The records below hold a stretch from the line with "576 hypoxia, SDS, nutrient" through the line with "582 evaluating variability"; return exactly those lines, ends included, and nothing more.
------
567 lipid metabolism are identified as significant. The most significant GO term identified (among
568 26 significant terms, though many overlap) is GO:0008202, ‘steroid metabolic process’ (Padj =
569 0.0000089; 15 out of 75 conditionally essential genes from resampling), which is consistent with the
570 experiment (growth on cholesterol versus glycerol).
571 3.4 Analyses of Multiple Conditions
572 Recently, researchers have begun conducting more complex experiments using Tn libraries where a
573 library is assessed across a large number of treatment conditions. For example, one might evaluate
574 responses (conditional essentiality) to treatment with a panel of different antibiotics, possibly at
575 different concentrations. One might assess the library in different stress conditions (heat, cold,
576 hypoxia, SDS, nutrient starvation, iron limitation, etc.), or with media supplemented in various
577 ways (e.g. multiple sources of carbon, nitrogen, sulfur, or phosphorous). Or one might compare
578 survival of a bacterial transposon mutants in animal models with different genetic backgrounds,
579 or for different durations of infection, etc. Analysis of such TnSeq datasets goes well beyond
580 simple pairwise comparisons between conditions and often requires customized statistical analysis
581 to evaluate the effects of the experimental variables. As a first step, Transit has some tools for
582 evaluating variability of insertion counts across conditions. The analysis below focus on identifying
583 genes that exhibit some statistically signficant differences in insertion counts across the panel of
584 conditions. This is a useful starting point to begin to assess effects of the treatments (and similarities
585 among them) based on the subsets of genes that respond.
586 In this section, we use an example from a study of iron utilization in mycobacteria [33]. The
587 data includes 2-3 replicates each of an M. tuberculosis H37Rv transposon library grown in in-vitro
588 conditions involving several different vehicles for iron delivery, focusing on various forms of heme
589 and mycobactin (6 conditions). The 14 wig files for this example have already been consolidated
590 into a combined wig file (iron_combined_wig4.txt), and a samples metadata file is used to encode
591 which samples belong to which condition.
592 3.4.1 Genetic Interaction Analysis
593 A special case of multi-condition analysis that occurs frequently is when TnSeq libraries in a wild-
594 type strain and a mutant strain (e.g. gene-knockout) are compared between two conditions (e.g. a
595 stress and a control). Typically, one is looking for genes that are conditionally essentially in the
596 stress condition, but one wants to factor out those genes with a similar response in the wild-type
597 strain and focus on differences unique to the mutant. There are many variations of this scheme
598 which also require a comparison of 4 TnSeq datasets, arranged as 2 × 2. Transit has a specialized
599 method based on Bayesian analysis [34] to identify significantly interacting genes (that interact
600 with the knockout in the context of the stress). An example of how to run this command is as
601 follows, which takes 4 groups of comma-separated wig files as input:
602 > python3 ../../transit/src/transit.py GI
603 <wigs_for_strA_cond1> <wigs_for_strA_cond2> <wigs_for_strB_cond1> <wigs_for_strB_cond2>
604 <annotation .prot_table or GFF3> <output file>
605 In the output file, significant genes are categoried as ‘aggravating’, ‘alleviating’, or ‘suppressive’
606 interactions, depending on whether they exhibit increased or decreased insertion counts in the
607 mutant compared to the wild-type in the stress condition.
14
------
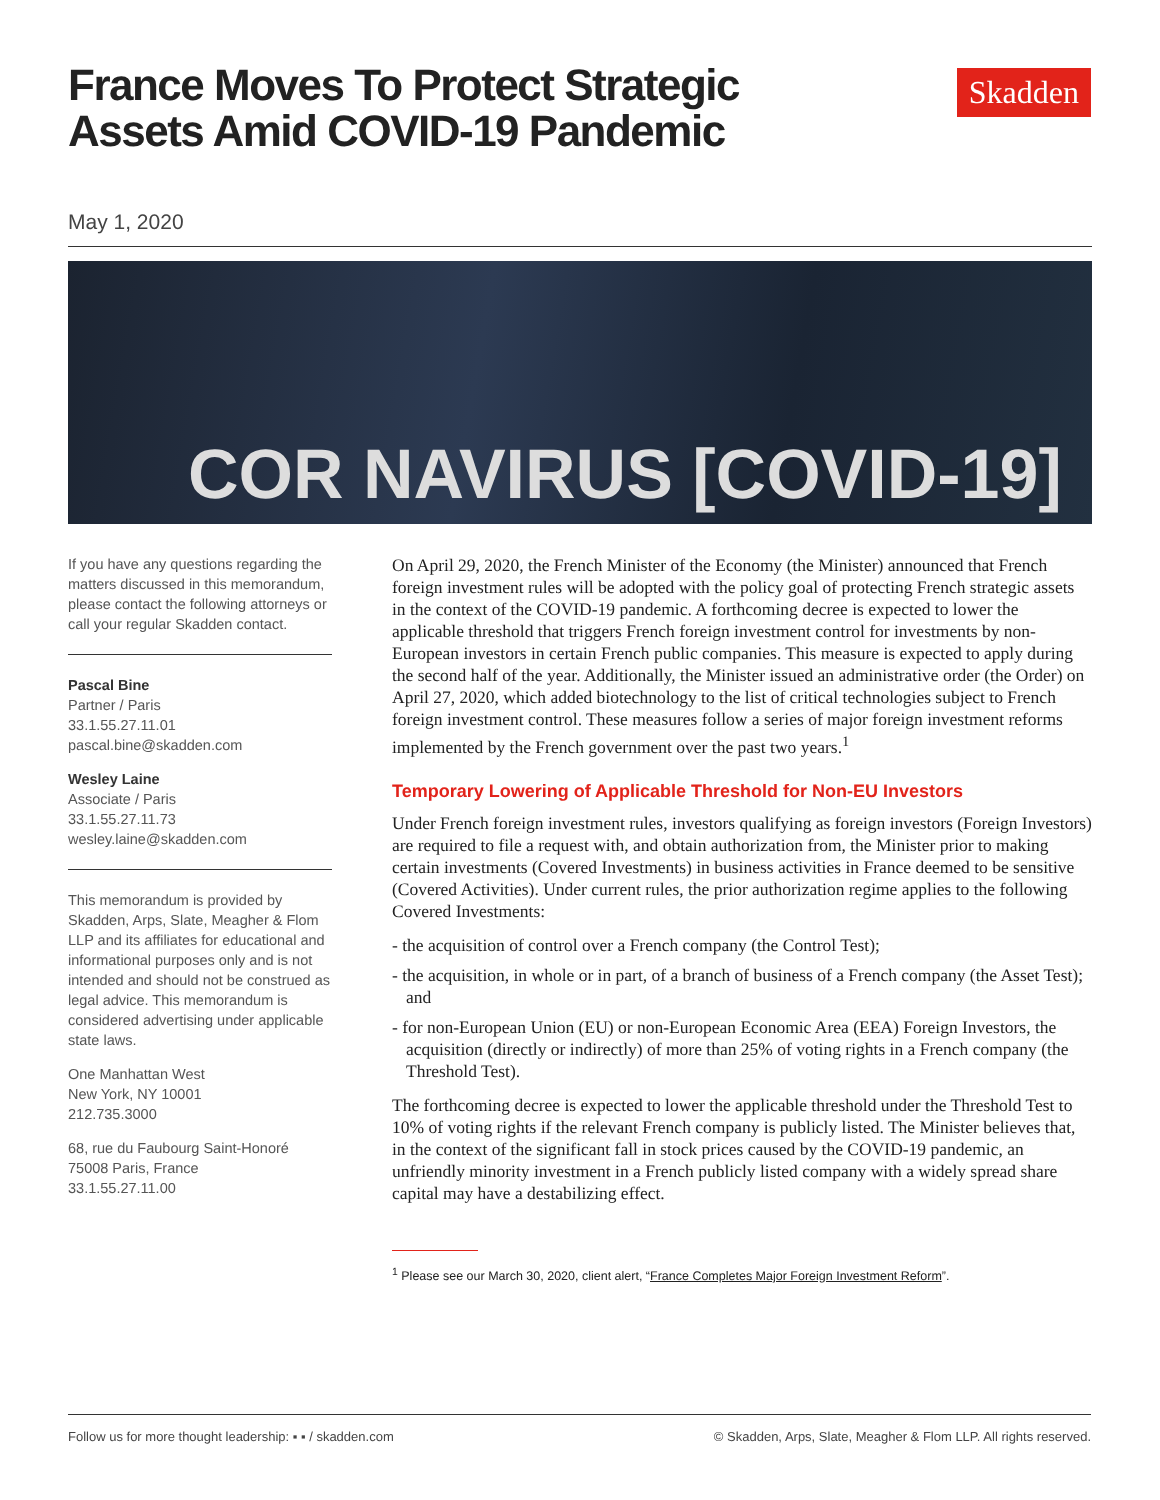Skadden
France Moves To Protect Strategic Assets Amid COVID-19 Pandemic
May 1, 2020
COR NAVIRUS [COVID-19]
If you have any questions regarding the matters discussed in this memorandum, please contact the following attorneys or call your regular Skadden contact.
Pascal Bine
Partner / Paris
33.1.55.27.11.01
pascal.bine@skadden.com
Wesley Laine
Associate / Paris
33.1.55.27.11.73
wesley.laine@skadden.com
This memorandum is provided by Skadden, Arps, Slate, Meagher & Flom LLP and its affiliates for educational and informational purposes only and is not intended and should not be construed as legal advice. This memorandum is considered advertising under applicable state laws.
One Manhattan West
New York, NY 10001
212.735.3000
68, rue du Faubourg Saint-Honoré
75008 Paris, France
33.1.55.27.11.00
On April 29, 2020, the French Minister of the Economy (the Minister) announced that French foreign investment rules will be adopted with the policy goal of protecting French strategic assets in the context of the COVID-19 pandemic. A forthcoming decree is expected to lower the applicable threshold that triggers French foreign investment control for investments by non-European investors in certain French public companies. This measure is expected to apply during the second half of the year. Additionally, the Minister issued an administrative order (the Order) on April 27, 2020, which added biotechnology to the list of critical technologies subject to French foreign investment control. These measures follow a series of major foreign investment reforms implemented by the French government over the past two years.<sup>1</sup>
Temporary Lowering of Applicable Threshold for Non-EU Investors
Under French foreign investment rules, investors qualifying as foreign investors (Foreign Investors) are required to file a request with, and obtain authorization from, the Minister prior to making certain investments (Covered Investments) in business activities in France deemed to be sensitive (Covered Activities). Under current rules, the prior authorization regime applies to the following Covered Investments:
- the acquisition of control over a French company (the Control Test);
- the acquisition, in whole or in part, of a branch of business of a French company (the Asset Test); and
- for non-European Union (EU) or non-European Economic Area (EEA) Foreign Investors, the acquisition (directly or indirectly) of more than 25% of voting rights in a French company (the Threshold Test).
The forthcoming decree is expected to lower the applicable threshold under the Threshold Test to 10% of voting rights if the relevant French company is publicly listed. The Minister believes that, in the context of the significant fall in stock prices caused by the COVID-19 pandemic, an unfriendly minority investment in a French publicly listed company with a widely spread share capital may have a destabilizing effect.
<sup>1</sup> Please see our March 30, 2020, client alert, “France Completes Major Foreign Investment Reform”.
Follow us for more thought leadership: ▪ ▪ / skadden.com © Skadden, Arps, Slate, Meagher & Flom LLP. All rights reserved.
------
(Task response)
576 hypoxia, SDS, nutrient starvation, iron limitation, etc.), or with media supplemented in various
577 ways (e.g. multiple sources of carbon, nitrogen, sulfur, or phosphorous). Or one might compare
578 survival of a bacterial transposon mutants in animal models with different genetic backgrounds,
579 or for different durations of infection, etc. Analysis of such TnSeq datasets goes well beyond
580 simple pairwise comparisons between conditions and often requires customized statistical analysis
581 to evaluate the effects of the experimental variables. As a first step, Transit has some tools for
582 evaluating variability of insertion counts across conditions. The analysis below focus on identifying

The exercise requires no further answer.